> **RECORDS PROVIDED**:
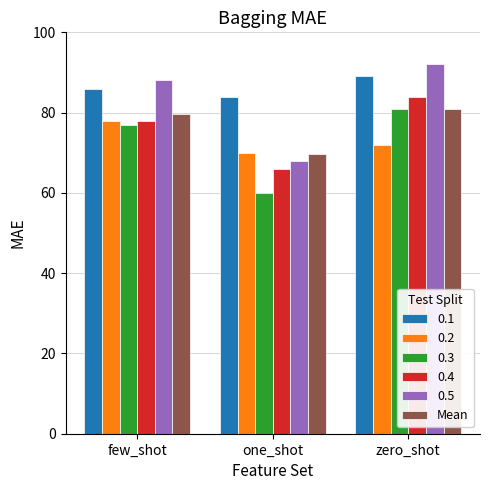

What position from the right is few_shot?

3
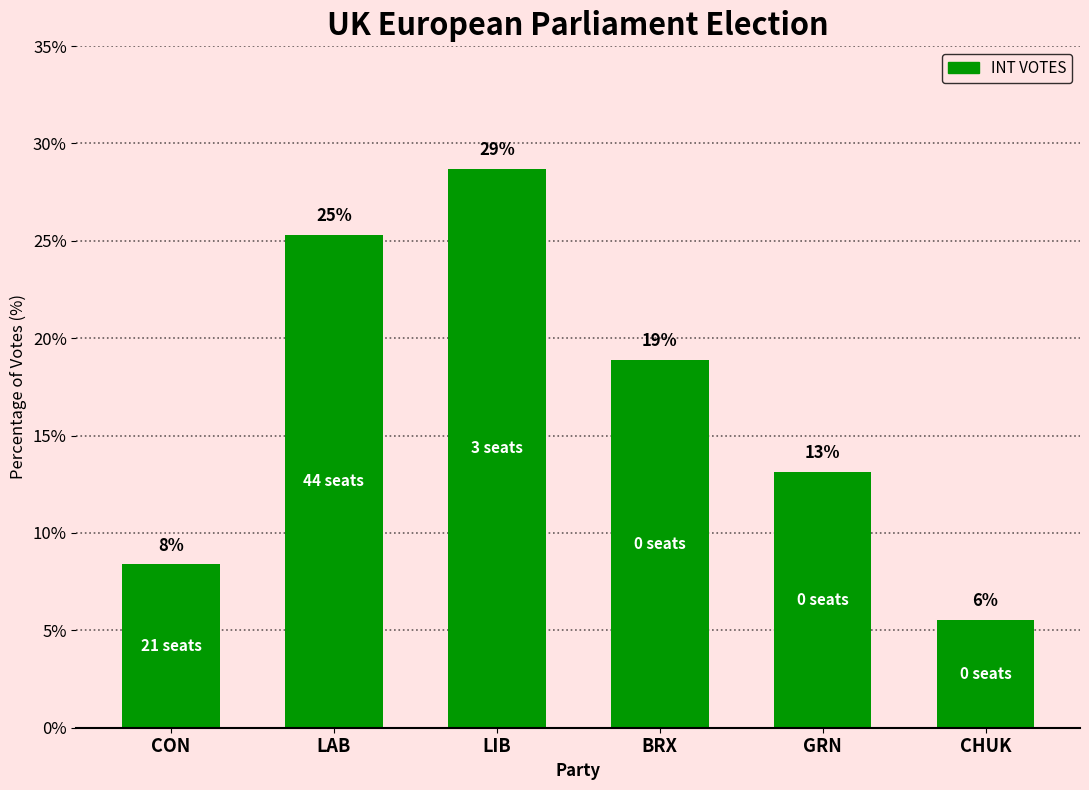

Are the bars horizontal?

No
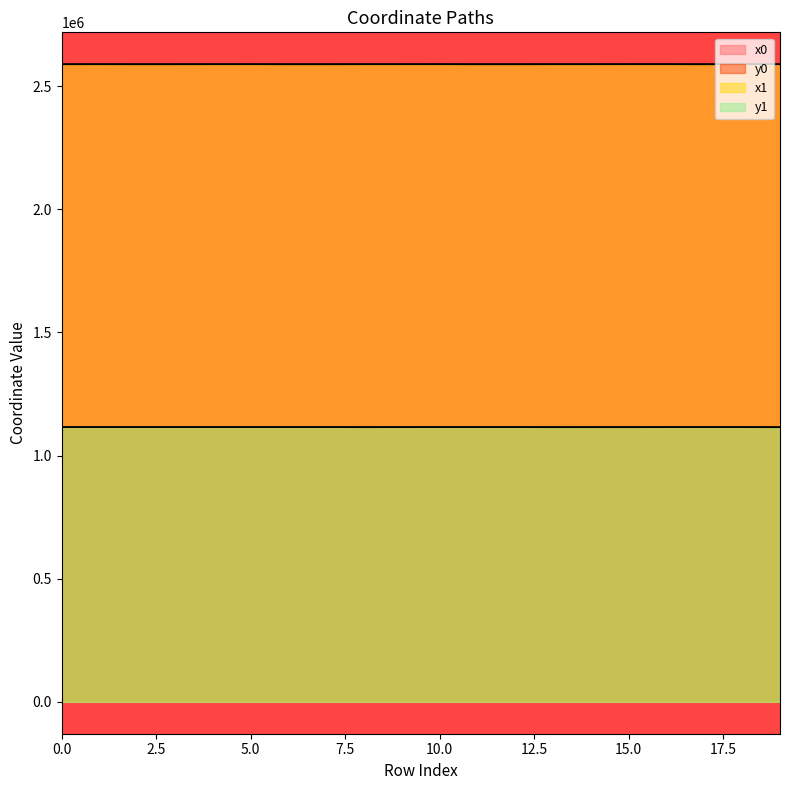

Reading left to right, transcribe all the data shown in this chart.

x0: 0=2589070.4	1=2589132.3	2=2589070.4	3=2589070.4	4=2589132.3	5=2589185.5	6=2589046.9	7=2589046.9	8=2589134.8	9=2589171.6	10=2589185.5	11=2589014.7	12=2589014.7	13=2589134.8	14=2589134.8	15=2589200.5	16=2589217.6	17=2588978.3	18=2589067.9	19=2589139.0
y0: 0=1115423.8	1=1115412.0	2=1115423.8	3=1115423.8	4=1115412.0	5=1115389.6	6=1115412.3	7=1115412.3	8=1115292.6	9=1115345.3	10=1115389.6	11=1115386.3	12=1115386.3	13=1115292.6	14=1115292.6	15=1115297.5	16=1115345.7	17=1115373.8	18=1115348.7	19=1115277.5
x1: 0=2589071.9	1=2589126.2	2=2589057.4	3=2589071.5	4=2589143.6	5=2589171.5	6=2589022.7	7=2589016.5	8=2589131.1	9=2589168.1	10=2589207.6	11=2588993.3	12=2589031.2	13=2589139.0	14=2589150.5	15=2589188.7	16=2589214.5	17=2588993.3	18=2589065.4	19=2589126.3
y1: 0=1115430.0	1=1115417.6	2=1115418.3	3=1115413.0	4=1115383.3	5=1115393.2	6=1115409.8	7=1115386.9	8=1115312.0	9=1115351.1	10=1115360.3	11=1115378.9	12=1115376.4	13=1115277.5	14=1115292.6	15=1115317.6	16=1115351.0	17=1115378.9	18=1115353.4	19=1115270.4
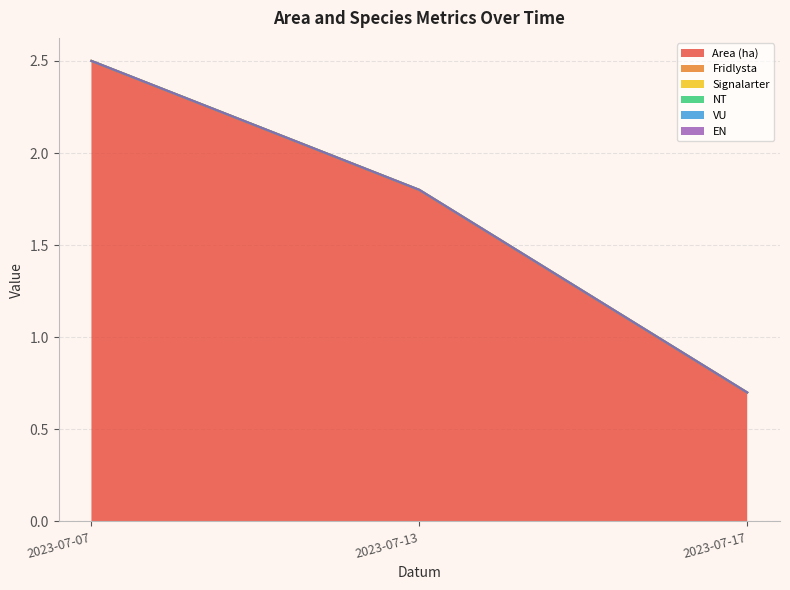

What is the difference between the second highest and minimum values in the Area (ha) series?

1.1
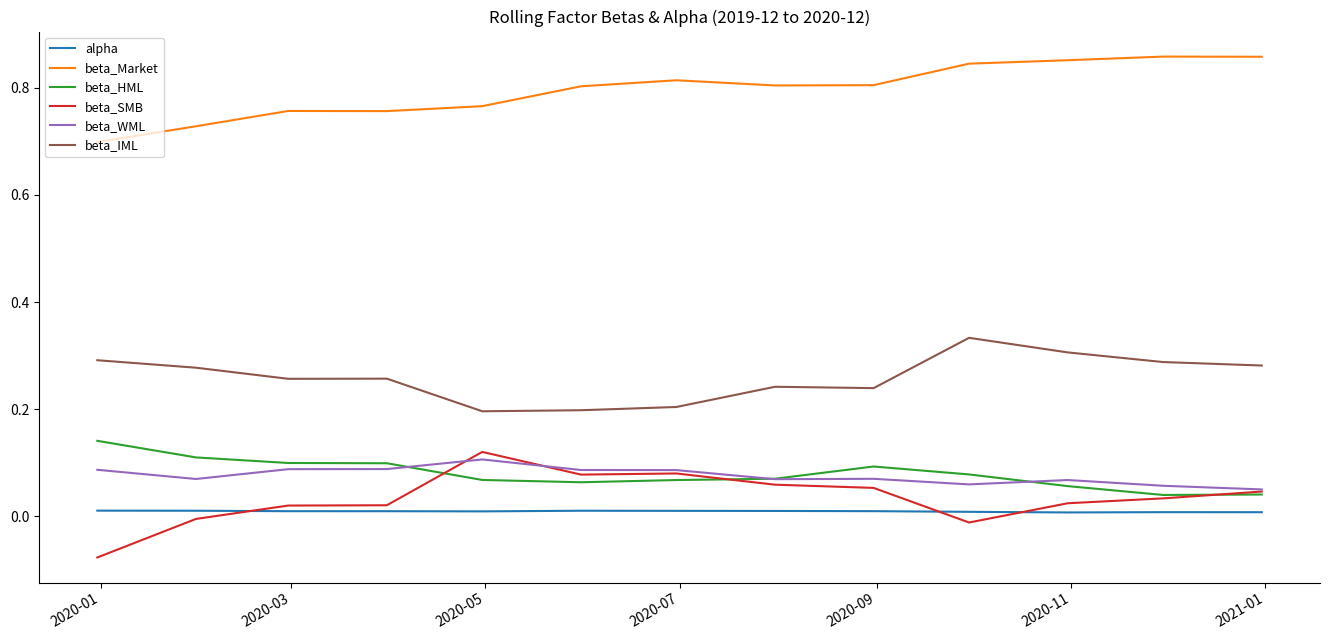

Which series has the largest range (max minus min)?

beta_SMB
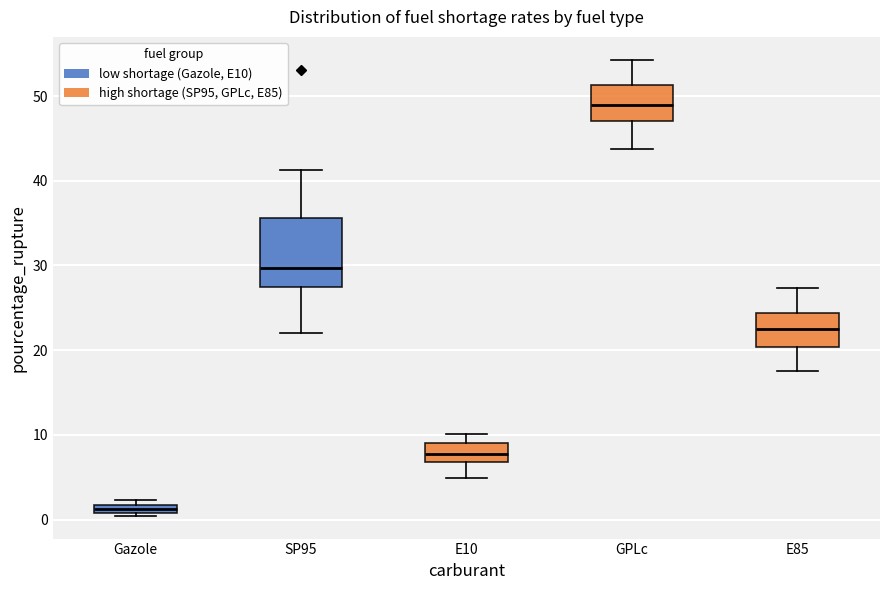

Which box has the lowest median line?

Gazole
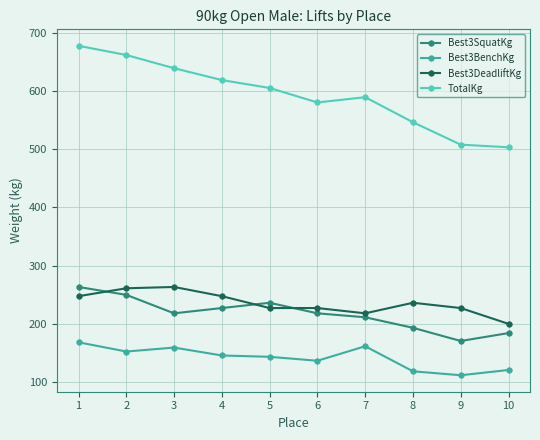

Which series has the largest range (max minus min)?

TotalKg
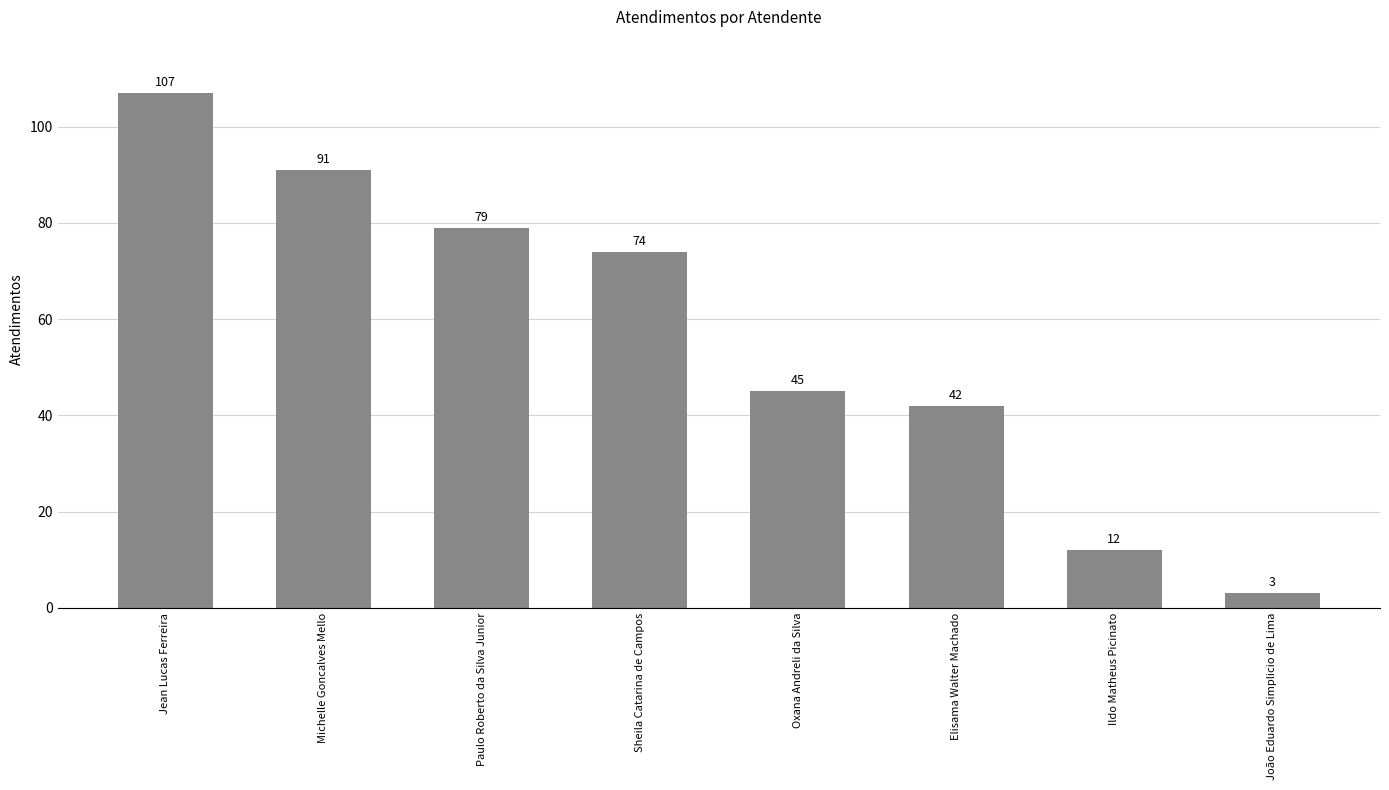

Reading left to right, extract all data points from this chart.

Jean Lucas Ferreira=107	Michelle Goncalves Mello=91	Paulo Roberto da Silva Junior=79	Sheila Catarina de Campos=74	Oxana Andreli da Silva=45	Elisama Walter Machado=42	Ildo Matheus Picinato=12	João Eduardo Simplicio de Lima=3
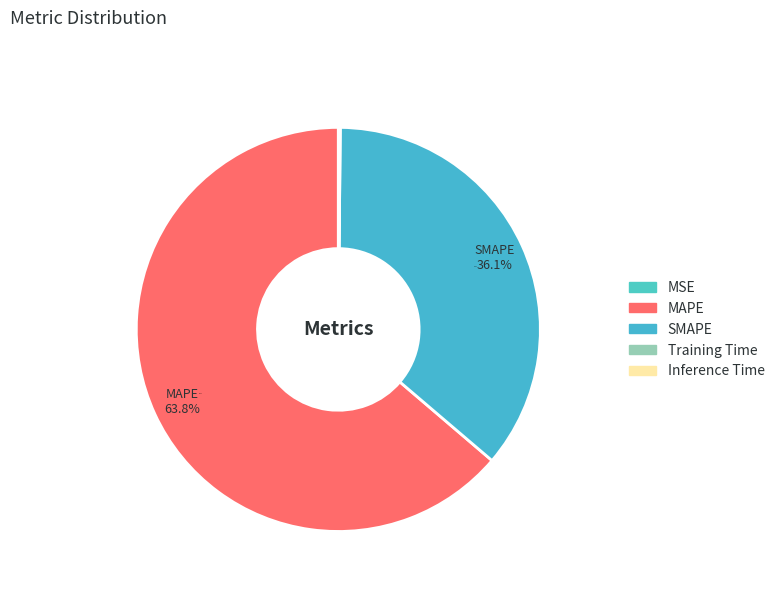

To the nearest percent, what portion does SMAPE represent?

36%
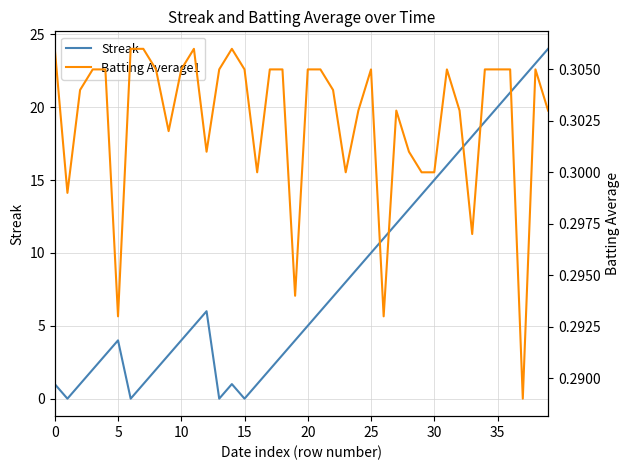

Which label corresponds to the largest value in the chart?

39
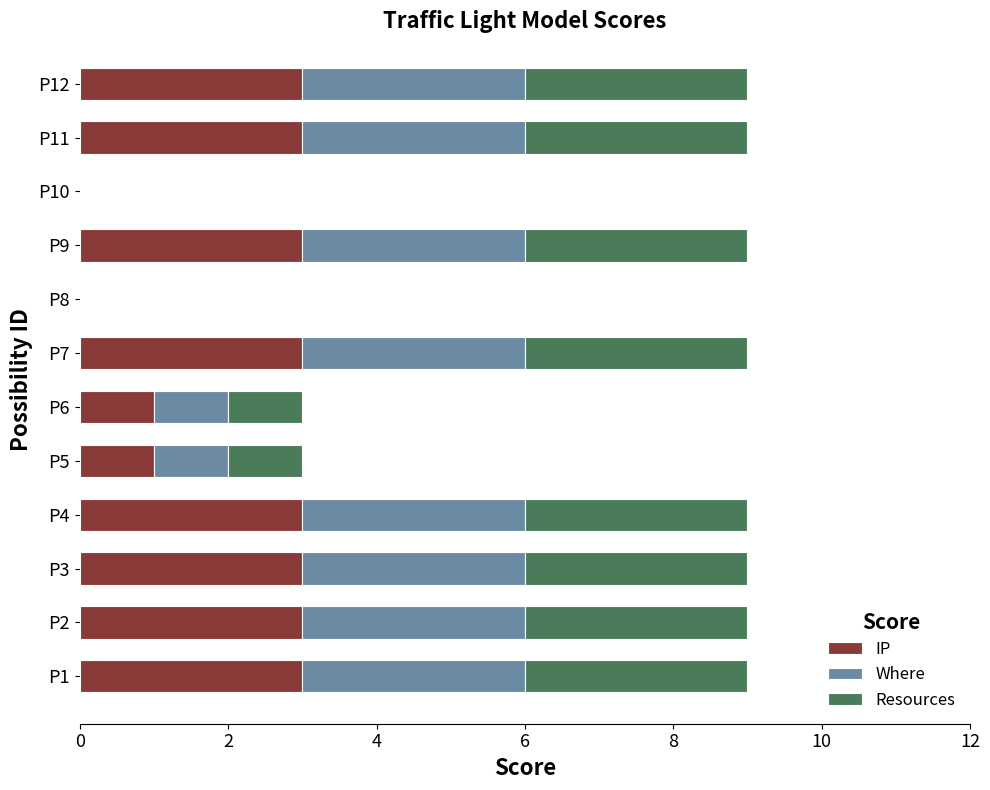

True or false: IP has a value of 0 at P5.

False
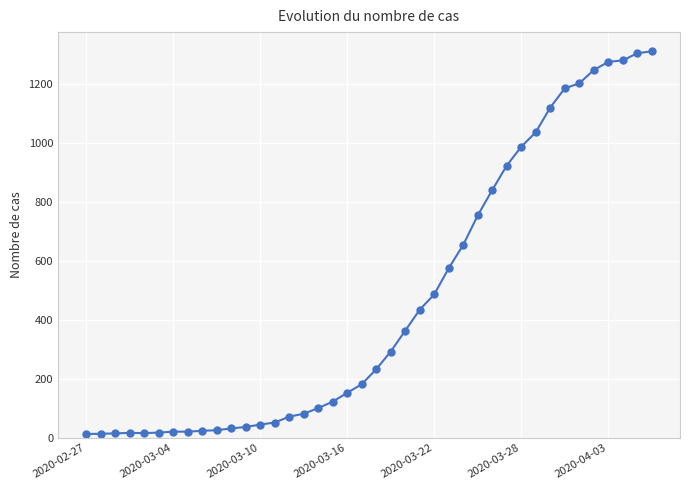

What is the maximum value shown in the chart?

1312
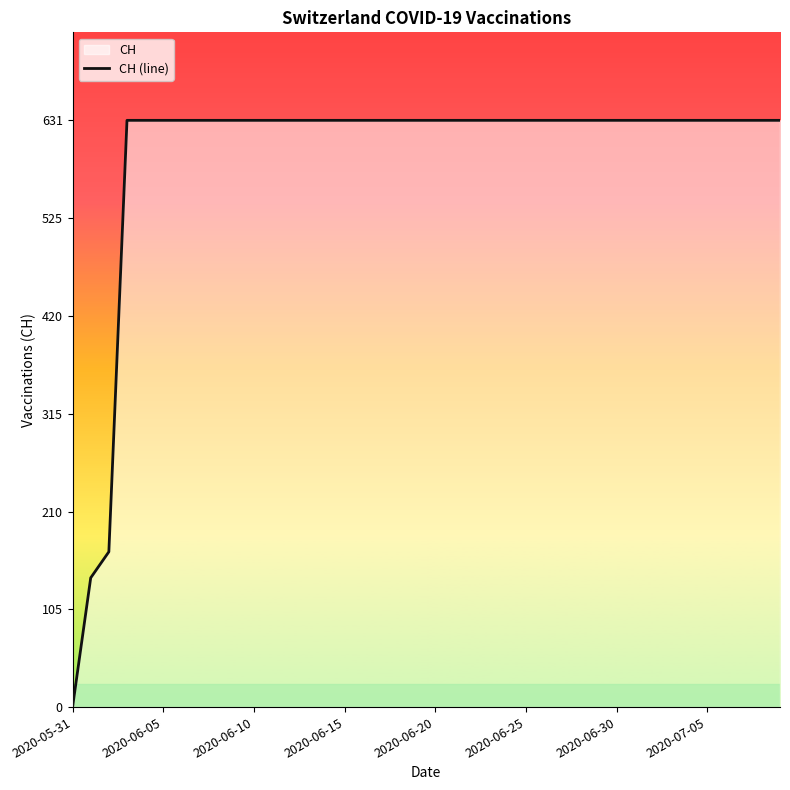

What is the maximum value shown in the chart?

631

> **AIM OF THE EXERCISE**: Pull out every line above that contains the word "right".

> **ANSWER TO THE PROBLEM**:
What position from the right is few_shot?
Reading left to right, transcribe all the data shown in this chart.
Reading left to right, extract all data points from this chart.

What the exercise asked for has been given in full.